Your goal >> Look below for the line with "2009 Lacosamide (Vimpat)", then give it again exactly, along with every line that comes after it, the final line included.

Records shown >>
+++++
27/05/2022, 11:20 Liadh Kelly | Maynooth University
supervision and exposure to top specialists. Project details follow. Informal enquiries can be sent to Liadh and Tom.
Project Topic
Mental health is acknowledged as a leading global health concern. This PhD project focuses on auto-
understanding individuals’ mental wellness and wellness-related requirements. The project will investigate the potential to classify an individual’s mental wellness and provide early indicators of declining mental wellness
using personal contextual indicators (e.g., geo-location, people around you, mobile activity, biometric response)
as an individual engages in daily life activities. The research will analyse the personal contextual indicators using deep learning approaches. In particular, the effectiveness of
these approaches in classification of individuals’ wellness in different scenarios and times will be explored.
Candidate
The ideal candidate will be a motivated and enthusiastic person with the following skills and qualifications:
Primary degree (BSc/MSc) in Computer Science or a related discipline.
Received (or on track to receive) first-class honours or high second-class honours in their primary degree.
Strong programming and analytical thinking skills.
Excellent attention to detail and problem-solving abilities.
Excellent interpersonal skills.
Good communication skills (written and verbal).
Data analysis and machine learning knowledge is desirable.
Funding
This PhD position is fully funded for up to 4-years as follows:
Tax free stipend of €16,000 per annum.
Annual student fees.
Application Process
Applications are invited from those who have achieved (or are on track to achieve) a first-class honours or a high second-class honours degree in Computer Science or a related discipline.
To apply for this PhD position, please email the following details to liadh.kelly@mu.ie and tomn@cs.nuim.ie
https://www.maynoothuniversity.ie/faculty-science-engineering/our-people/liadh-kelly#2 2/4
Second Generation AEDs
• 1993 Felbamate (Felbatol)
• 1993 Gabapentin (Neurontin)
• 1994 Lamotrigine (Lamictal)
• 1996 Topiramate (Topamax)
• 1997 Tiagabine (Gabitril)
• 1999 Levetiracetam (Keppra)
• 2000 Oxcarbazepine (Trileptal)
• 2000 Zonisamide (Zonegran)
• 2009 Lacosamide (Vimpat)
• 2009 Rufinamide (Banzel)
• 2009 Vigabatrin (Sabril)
+++++
Answer below >>
• 2009 Lacosamide (Vimpat)
• 2009 Rufinamide (Banzel)
• 2009 Vigabatrin (Sabril)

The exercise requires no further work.